Re: But at the end of a lease, the leasing company owns the equipment, not you
The author was very much talking about buying a phone and a laptop through a payment plan, which admittedly is not leasing in the sense we know it from e.g. cars. Unfortunately this does distract from his chain of arguments (at least it adds confusion). However, since at the end of a lease you are often offered to either buy the product or take up a new leasing contract with a new car/phone/laptop the point still holds:
Yesteryear's product is still good enough and will be for another two or five years - so no need to upgrade and get a new shiny thing.
There is no need to lease a product and then the next upgraded/extended/improved version, ad infinitum, because there is no big improvement over the last iteration. Breaking through the enforced upgrade cycle of the service provider makes sense economically - you paid for the stuff over 24 months or so, or can finally buy the leased product - and environmentally - no additional ressources used in the manufacturing of yet another laptop/phone/whatever, reduced waste.
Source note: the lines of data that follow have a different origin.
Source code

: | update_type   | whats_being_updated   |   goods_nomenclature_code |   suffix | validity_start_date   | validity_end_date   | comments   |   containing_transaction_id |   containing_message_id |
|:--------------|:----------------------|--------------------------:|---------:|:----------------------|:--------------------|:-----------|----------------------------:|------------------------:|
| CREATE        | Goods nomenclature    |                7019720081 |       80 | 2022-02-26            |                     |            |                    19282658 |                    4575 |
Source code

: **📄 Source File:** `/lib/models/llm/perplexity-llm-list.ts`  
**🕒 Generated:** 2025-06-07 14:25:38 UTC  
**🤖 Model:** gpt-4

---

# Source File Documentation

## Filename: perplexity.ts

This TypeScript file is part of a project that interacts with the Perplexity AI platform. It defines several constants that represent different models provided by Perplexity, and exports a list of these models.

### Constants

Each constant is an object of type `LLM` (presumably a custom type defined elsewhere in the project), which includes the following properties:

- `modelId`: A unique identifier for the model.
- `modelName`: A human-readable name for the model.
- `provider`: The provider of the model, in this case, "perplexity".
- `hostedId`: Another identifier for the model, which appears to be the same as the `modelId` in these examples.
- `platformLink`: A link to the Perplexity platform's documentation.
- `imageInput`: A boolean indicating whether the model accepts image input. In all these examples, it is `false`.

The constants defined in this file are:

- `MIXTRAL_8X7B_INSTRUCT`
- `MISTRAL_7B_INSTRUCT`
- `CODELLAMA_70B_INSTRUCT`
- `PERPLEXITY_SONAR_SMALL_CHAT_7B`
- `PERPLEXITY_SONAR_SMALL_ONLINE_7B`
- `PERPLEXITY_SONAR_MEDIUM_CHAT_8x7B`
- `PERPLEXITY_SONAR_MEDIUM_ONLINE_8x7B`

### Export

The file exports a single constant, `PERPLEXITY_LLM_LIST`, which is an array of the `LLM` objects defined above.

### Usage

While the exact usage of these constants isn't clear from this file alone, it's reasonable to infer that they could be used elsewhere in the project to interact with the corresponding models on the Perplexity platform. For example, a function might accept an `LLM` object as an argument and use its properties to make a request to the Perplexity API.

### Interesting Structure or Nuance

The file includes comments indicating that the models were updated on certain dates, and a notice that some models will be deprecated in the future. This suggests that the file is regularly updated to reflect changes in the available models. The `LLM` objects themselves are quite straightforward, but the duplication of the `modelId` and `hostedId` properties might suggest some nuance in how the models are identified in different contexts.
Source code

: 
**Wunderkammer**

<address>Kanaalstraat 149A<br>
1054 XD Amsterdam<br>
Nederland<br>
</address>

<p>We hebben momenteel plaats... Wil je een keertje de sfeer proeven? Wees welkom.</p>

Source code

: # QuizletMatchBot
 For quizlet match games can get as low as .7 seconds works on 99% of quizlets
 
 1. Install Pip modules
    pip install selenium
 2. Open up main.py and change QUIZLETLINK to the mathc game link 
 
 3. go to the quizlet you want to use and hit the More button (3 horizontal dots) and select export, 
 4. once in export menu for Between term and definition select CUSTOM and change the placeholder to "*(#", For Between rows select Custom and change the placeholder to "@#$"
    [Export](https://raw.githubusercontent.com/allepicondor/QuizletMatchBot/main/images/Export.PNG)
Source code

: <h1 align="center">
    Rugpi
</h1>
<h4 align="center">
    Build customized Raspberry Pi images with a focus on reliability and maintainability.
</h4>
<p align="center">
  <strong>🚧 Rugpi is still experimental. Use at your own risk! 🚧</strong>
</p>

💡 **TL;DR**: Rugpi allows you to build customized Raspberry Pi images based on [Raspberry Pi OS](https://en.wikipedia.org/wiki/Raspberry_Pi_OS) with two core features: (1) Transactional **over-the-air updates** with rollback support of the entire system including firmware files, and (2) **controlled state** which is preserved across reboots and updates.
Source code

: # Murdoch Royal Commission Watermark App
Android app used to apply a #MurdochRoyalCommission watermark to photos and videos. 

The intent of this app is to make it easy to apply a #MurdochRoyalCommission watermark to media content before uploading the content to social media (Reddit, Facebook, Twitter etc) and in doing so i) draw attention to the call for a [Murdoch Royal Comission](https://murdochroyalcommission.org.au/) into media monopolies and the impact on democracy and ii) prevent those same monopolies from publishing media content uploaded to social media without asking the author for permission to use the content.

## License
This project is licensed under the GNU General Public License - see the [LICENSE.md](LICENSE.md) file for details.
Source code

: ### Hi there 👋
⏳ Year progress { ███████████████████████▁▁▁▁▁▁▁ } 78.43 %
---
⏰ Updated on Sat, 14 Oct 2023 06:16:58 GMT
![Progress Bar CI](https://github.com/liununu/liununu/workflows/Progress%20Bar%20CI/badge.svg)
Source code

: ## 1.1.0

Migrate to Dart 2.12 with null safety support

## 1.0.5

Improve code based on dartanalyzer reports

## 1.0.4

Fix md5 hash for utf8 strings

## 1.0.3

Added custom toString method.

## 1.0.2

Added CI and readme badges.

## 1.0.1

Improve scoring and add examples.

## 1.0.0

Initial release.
Interestingly our company was the middleman in one of these games, we did lease the hardware from a provider to distribute it through other contracts to our clients. We were now forced to actually buy the hardware, which came with a ton of fun for finance (CapEx vs. OpEx, up front costs instead of rate payments, etc.). The laptops we provide to our customers (and that we use ourselves) are highly standardised and have not been changed substantially over the last four or five years. Broken machines are often replaced by a machine returned to the department responsible. The hardware is boring but functional and reliable (as far as I can tell). I like boring, the tools must not distract me from getting the interesting stuff done. There are currently talks underway to source the next model, but that might take another year or so before they finally crop up in the "wild".